▶ **ОТРЫВОК**:

30 ноября фейерверком и торжественным обедом отмечался день святого Андрея Первозванного. Апостол Андрей — родной брат апостола Петра — почитался и небесным покровителем всей России (согласно преданию, изложенному в «Повести временных лет», именно он впервые принес христианство на Русь), и покровителем флота, и покровителем нового города на невских берегах. В петровское время маршрут путешествия святого Андрея был «уточнен»: считалось, что он «имел шествие <…> рекою Невою сквозь места царствующего града Санктпетербурга, и <…> оные места <…> не без благословления его апостольскаго были», кроме того, при основании крепости и города Петром I был закопан ковчег с мощами апостола. Вместе с тем день святого Андрея Первозванного был праздником для всех кавалеров одноименного ордена; сам Петр, как мы помним, получил этот орден заодно с Меншиковым за взятие на Неве двух шведских кораблей, что непосредственно предшествовало основанию Санкт-Петербурга. Таким образом, празднование именно здесь служило доказательством все той же мысли: божественному провидению угодно, чтобы Россия обосновалась на невских берегах.

▶ **ЗАДАНИЯ**:
**A.** Перескажите в виде краткого списка основные факты из абзаца отрывка о дне святого Андрея Первозванного, который начинается словами «30 ноября фейерверком».
**B.** Перечислите все роли покровителя, которые отрывок о дне святого Андрея Первозванного приписывает апостолу Андрею.

▶ **ВЫБОРКА ДАННЫХ**:
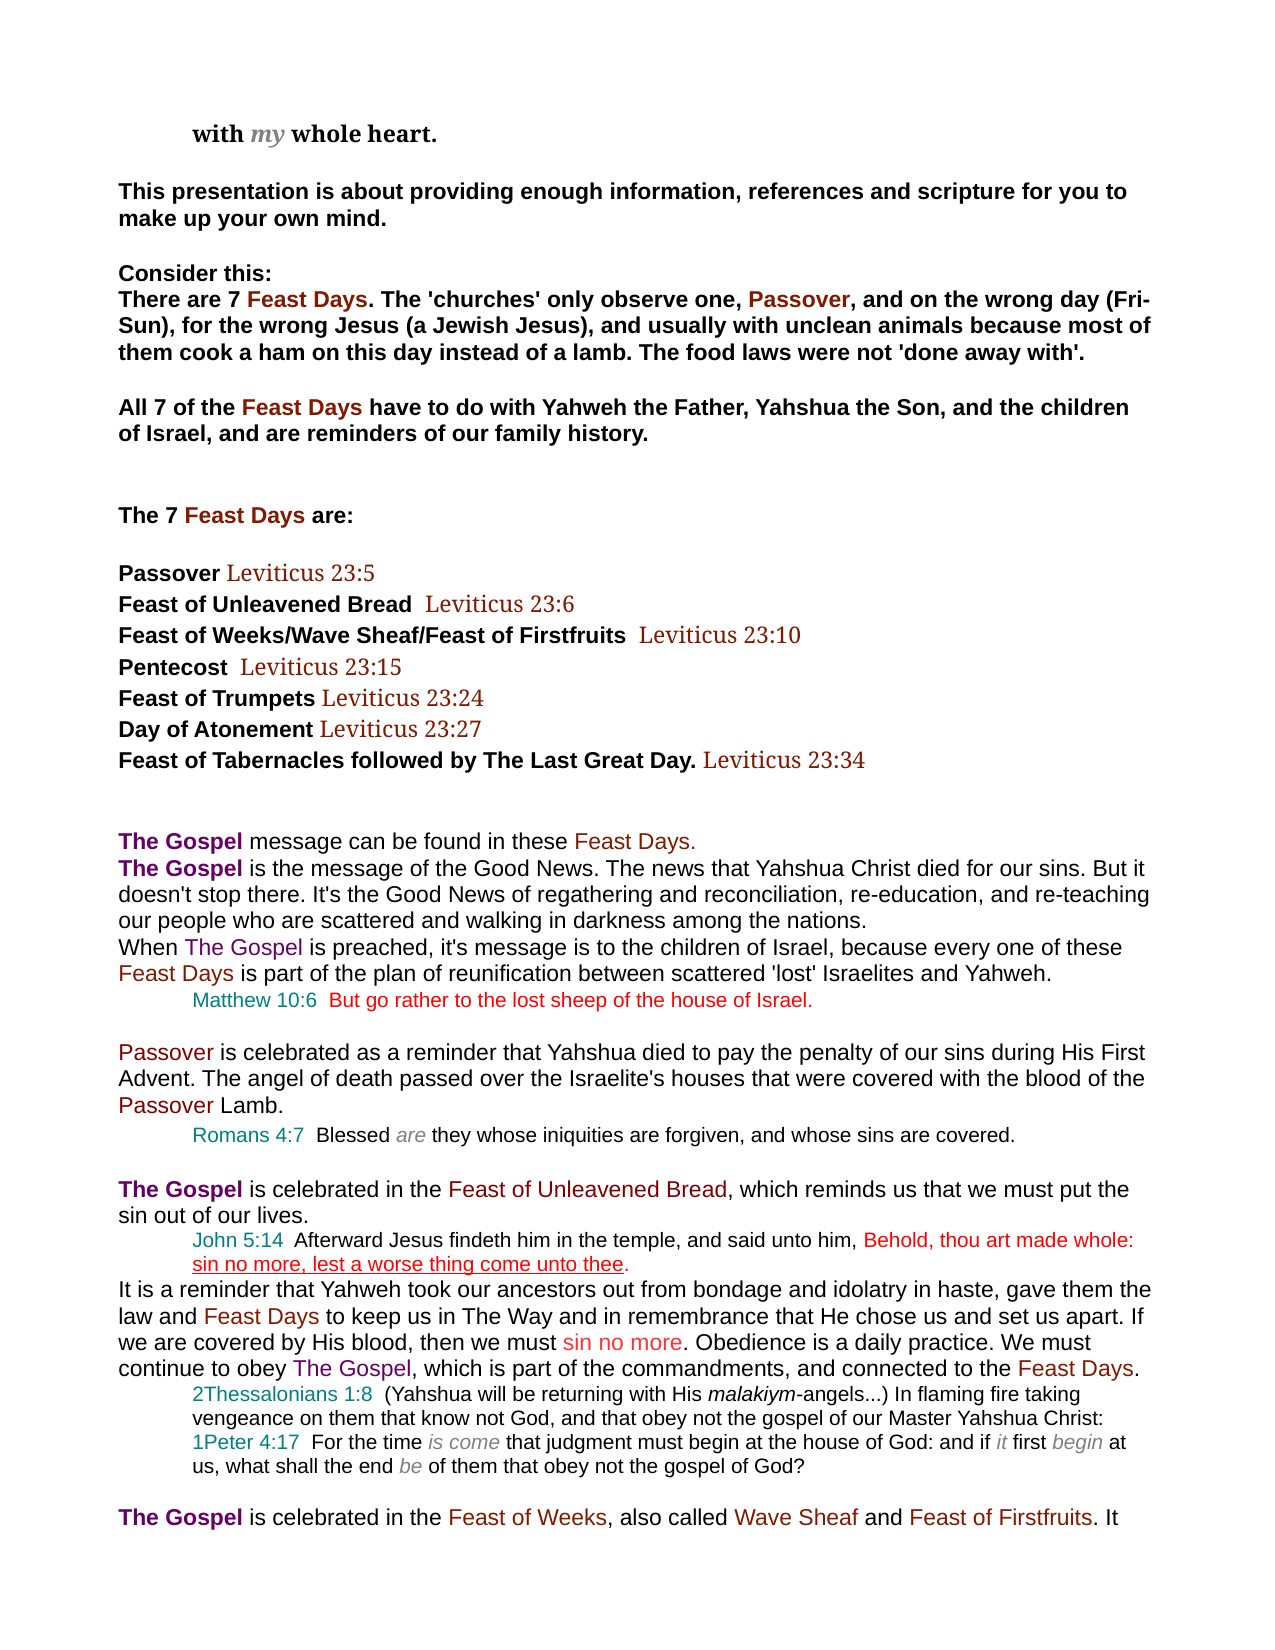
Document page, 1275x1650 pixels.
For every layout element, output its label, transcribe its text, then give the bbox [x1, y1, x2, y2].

▶ **ОТВЕТЫ К ЗАДАНИЯМ**:
**A.**
- 30 ноября фейерверком и торжественным обедом отмечали день святого Андрея Первозванного.
- Апостол Андрей, родной брат апостола Петра, почитался покровителем всей России, флота и нового города на невских берегах.
- По преданию из «Повести временных лет», он первым принес христианство на Русь.
- В петровское время считалось, что его путь проходил по Неве через места будущего Санкт-Петербурга.
- При основании крепости и города Петр I закопал ковчег с мощами апостола.
- Этот день был праздником для всех кавалеров ордена святого Андрея Первозванного.
- Петр получил этот орден вместе с Меншиковым за взятие на Неве двух шведских кораблей незадолго до основания Санкт-Петербурга.
- Празднование в этом городе служило доказательством того, что божественному провидению угодно, чтобы Россия обосновалась на невских берегах.

**B.**
- Небесный покровитель всей России
- Покровитель флота
- Покровитель нового города на невских берегах